── Data extract ──

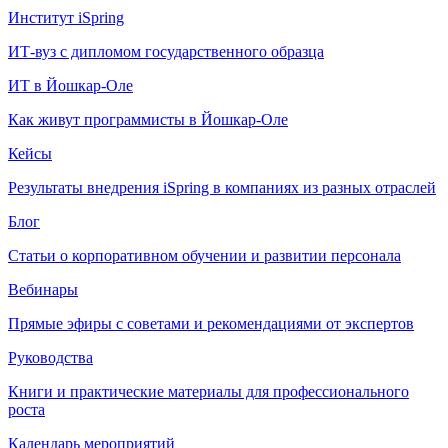
Институт iSpring
ИТ-вуз с дипломом государственного образца
ИТ в Йошкар-Оле
Как живут программисты в Йошкар‑Оле
Кейсы
Результаты внедрения iSpring в компаниях из разных отраслей
Блог
Статьи о корпоративном обучении и развитии персонала
Вебинары
Прямые эфиры с советами и рекомендациями от экспертов
Руководства
Книги и практические материалы для профессионального
роста
Календарь мероприятий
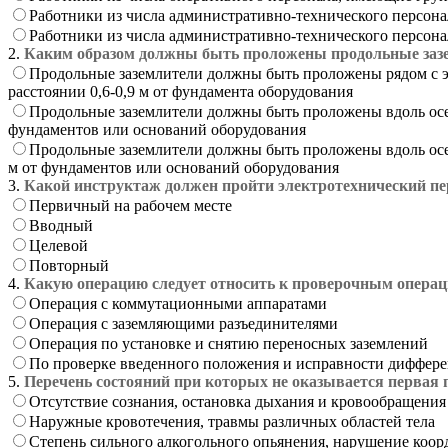
Работники из числа административно-технического персона
Работники из числа административно-технического персона
2.
Каким образом должны быть проложены продольные зазем
Продольные заземлители должны быть проложены рядом с эл
расстоянии 0,6-0,9 м от фундамента оборудования
Продольные заземлители должны быть проложены вдоль осей 
фундаментов или оснований оборудования
Продольные заземлители должны быть проложены вдоль осей 
м от фундаментов или оснований оборудования
3.
Какой инструктаж должен пройти электротехнический пе
Первичный на рабочем месте
Вводный
Целевой
Повторный
4.
Какую операцию следует относить к проверочным операц
Операция с коммутационными аппаратами
Операция с заземляющими разъединителями
Операция по установке и снятию переносных заземлений
По проверке введенного положения и исправности диффер
5.
Перечень состояний при которых не оказывается первая п
Отсутствие сознания, остановка дыхания и кровообращения
Наружные кровотечения, травмы различных областей тела
Степень сильного алкогольного опьянения, нарушение коо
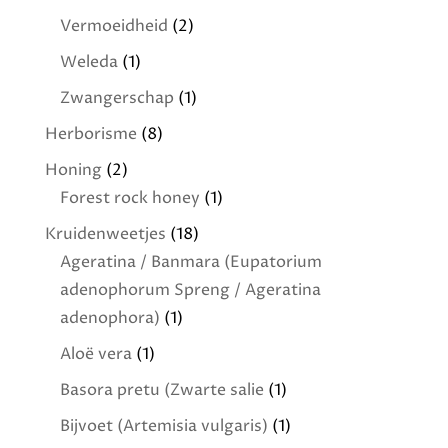
Vermoeidheid
(2)
Weleda
(1)
Zwangerschap
(1)
Herborisme
(8)
Honing
(2)
Forest rock honey
(1)
Kruidenweetjes
(18)
Ageratina / Banmara (Eupatorium
adenophorum Spreng / Ageratina
adenophora)
(1)
Aloë vera
(1)
Basora pretu (Zwarte salie
(1)
Bijvoet (Artemisia vulgaris)
(1)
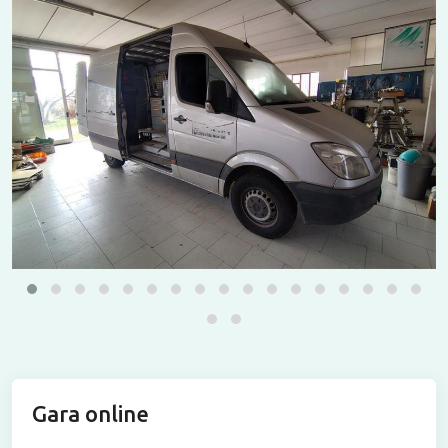
Gara online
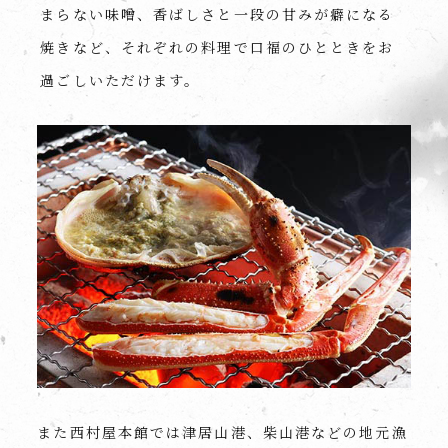
まらない味噌、香ばしさと一段の甘みが癖になる
焼きなど、それぞれの料理で口福のひとときをお
過ごしいただけます。
また西村屋本館では津居山港、柴山港などの地元漁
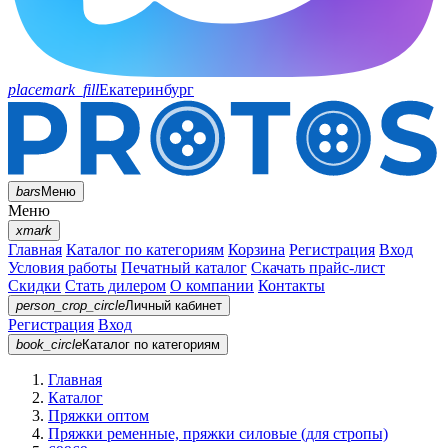
placemark_fill
Екатеринбург
bars
Меню
Меню
xmark
Главная
Каталог по категориям
Корзина
Регистрация
Вход
Условия работы
Печатный каталог
Скачать прайс-лист
Скидки
Стать дилером
О компании
Контакты
person_crop_circle
Личный кабинет
Регистрация
Вход
book_circle
Каталог
по категориям
Главная
Каталог
Пряжки оптом
Пряжки ременные, пряжки силовые (для стропы)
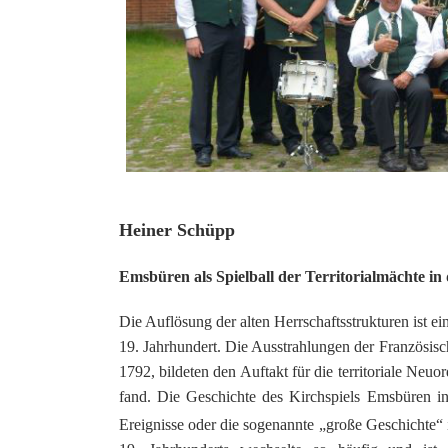
20 Jahrhu
Heiner Schüpp
Emsbüren als Spielball der Territorialmächte in 
Die Auflösung der alten Herrschaftsstrukturen ist
19. Jahrhundert. Die Ausstrahlungen der Französisc
1792, bildeten den Auftakt für die territoriale Ne
fand. Die Geschichte des Kirchspiels Emsbüren in 
Ereignisse oder die sogenannte „große Geschichte“ 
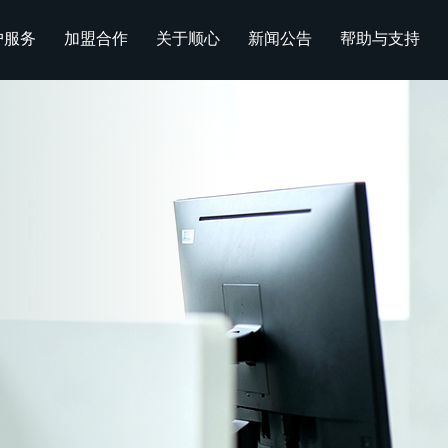
户服务
加盟合作
关于顺心
新闻公告
帮助与支持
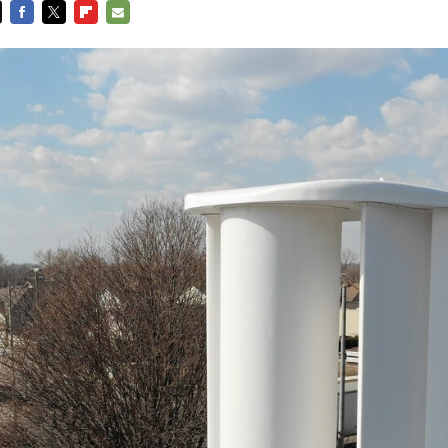
FACEBOOK
TWITTER
FLIPBOARD
E-
MAIL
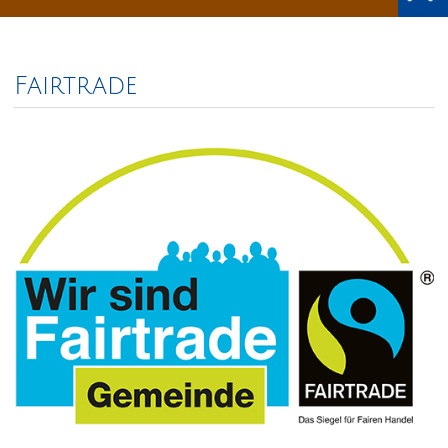
Fairtrade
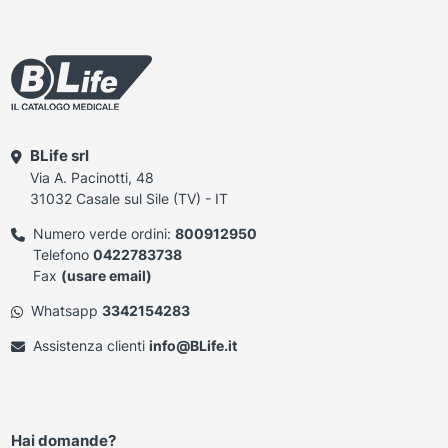
BLife srl
Via A. Pacinotti, 48
31032 Casale sul Sile (TV) - IT
Numero verde ordini:
800912950
Telefono
0422783738
Fax
(usare email)
Whatsapp
3342154283
Assistenza clienti
info@BLife.it
Hai domande?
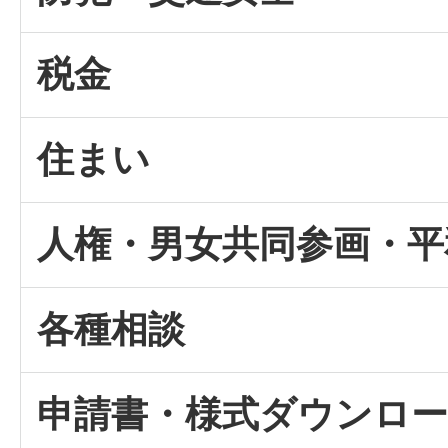
税金
住まい
人権・男女共同参画・平
各種相談
申請書・様式ダウンロ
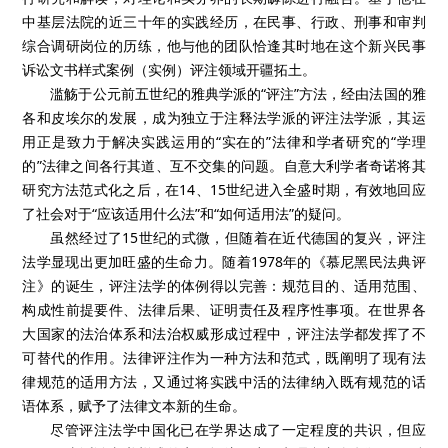
中基层法院的近三十年的实践经历，在民事、行政、刑事和审判
综合调研岗位的历练，他与他的团队恰逢其时地在这个新兴民事
诉讼文书样式案例（实例）评注领域开疆拓土。
滥觞于公元前五世纪的雅典学派的“评注”方法，经由法国的雅
各和皮埃尔的发展，成为独立于注释法学派的评注法学派，其运
用正是致力于解决实践运用的“实在的”法律和学者研究的“学理
的”法律之间各行其道、互不交集的问题。自意大利学者奇诺将其
研究方法范式化之后，在14、15世纪进入全盛时期，有效地回应
了社会对于“应该适用什么法”和“如何适用法”的疑问。
虽然经过了15世纪的式微，但随着在近代德国的复兴，评注
法学显现出更加旺盛的生命力。随着1978年的《慕尼黑民法典评
注》的诞生，评注法学的体例得以完善：规范目的、适用范围、
构成性前提要件、法律后果、证明责任及程序性事项。在世界各
大国家的法治体系和法治权威形成过程中，评注法学都发挥了不
可替代的作用。法律评注作为一种方法和范式，既阐明了现有法
律规范的适用方法，又通过将实践中活的法律纳入既有规范的话
语体系，赋予了法律文本新的生命。
尽管评注法学中国化已在学界达成了一定程度的共识，但应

───

(Task prompt) Ascertain the number of lines in the entries that include the word "фундаментов", and report only that number.

(Answer section) 2